In the records below, find the line with "Telstra staff working" and the line with "VERSION 2 |". Print both exactly, along with every line between them, and no other line.

__Provided material__.
──────────────────────────────

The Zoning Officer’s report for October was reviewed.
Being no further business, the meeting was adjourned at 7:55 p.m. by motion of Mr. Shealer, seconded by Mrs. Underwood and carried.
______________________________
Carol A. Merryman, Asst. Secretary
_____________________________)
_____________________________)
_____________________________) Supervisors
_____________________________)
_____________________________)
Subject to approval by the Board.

──────────────────────────────

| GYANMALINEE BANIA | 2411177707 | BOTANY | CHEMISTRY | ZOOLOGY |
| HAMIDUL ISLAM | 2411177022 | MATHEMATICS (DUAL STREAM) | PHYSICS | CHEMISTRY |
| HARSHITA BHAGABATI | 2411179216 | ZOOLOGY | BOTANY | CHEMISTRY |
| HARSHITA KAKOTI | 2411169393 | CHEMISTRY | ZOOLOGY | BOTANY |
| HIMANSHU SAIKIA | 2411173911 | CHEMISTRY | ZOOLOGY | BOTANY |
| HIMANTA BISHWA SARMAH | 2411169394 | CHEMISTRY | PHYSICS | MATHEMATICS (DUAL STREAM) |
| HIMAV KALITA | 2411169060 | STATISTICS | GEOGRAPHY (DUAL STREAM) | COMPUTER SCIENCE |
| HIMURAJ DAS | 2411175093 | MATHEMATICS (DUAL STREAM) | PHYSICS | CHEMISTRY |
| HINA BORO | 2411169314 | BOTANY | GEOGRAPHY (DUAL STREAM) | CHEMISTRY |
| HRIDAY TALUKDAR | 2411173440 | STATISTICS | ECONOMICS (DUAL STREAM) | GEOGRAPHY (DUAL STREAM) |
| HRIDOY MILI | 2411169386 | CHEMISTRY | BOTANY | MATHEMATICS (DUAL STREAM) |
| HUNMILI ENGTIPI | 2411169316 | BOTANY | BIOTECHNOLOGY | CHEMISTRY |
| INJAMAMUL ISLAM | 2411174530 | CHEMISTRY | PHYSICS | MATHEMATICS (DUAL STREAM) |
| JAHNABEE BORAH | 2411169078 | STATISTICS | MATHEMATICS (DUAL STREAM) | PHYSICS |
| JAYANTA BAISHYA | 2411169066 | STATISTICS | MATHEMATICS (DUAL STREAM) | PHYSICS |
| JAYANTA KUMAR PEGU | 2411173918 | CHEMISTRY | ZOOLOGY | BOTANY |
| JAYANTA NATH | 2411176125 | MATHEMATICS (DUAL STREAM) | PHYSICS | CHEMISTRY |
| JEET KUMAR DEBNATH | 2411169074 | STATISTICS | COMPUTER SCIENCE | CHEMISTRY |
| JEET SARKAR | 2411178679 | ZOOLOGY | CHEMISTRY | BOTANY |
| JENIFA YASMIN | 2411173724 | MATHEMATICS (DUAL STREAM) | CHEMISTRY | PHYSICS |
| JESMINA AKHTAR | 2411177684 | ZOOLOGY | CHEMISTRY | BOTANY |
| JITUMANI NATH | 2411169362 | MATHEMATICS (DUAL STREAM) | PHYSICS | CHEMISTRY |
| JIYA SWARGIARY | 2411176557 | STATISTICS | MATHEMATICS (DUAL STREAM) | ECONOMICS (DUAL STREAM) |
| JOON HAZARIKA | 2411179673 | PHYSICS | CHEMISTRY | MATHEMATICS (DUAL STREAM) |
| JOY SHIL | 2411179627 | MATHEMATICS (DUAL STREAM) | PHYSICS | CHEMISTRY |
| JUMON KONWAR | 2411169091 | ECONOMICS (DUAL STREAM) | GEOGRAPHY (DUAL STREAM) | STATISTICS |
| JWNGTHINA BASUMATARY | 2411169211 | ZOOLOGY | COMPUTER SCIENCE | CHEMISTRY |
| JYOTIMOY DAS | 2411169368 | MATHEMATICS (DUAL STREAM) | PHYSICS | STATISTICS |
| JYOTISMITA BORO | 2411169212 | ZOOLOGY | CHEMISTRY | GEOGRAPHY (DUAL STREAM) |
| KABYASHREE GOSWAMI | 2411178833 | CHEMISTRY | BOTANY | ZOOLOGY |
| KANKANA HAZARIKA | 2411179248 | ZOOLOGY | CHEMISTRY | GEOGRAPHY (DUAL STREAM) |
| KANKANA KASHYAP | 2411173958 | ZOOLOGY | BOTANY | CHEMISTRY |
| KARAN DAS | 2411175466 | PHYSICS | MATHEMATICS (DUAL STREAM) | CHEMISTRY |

──────────────────────────────

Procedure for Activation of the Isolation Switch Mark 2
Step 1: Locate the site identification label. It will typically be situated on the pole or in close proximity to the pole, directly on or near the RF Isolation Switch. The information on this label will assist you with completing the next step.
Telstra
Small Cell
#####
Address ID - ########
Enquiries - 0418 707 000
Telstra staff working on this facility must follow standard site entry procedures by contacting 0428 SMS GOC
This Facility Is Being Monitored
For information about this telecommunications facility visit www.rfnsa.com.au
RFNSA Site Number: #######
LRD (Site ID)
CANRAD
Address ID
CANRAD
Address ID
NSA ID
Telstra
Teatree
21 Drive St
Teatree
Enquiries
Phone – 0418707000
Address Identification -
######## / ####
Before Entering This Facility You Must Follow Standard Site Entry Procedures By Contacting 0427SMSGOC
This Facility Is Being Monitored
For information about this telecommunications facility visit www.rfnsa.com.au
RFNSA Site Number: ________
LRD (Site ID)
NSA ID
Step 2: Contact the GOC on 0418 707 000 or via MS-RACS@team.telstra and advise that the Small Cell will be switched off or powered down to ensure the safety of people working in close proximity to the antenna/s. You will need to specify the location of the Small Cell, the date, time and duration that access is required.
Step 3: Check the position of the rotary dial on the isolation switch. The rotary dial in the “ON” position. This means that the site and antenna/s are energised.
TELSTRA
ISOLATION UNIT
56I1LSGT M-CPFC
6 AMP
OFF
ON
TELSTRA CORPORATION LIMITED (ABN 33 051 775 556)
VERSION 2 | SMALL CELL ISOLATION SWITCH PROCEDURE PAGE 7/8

──────────────────────────────

__Exercise answer__.
Telstra staff working on this facility must follow standard site entry procedures by contacting 0428 SMS GOC
This Facility Is Being Monitored
For information about this telecommunications facility visit www.rfnsa.com.au
RFNSA Site Number: #######
LRD (Site ID)
CANRAD
Address ID
CANRAD
Address ID
NSA ID
Telstra
Teatree
21 Drive St
Teatree
Enquiries
Phone – 0418707000
Address Identification -
######## / ####
Before Entering This Facility You Must Follow Standard Site Entry Procedures By Contacting 0427SMSGOC
This Facility Is Being Monitored
For information about this telecommunications facility visit www.rfnsa.com.au
RFNSA Site Number: ________
LRD (Site ID)
NSA ID
Step 2: Contact the GOC on 0418 707 000 or via MS-RACS@team.telstra and advise that the Small Cell will be switched off or powered down to ensure the safety of people working in close proximity to the antenna/s. You will need to specify the location of the Small Cell, the date, time and duration that access is required.
Step 3: Check the position of the rotary dial on the isolation switch. The rotary dial in the “ON” position. This means that the site and antenna/s are energised.
TELSTRA
ISOLATION UNIT
56I1LSGT M-CPFC
6 AMP
OFF
ON
TELSTRA CORPORATION LIMITED (ABN 33 051 775 556)
VERSION 2 | SMALL CELL ISOLATION SWITCH PROCEDURE PAGE 7/8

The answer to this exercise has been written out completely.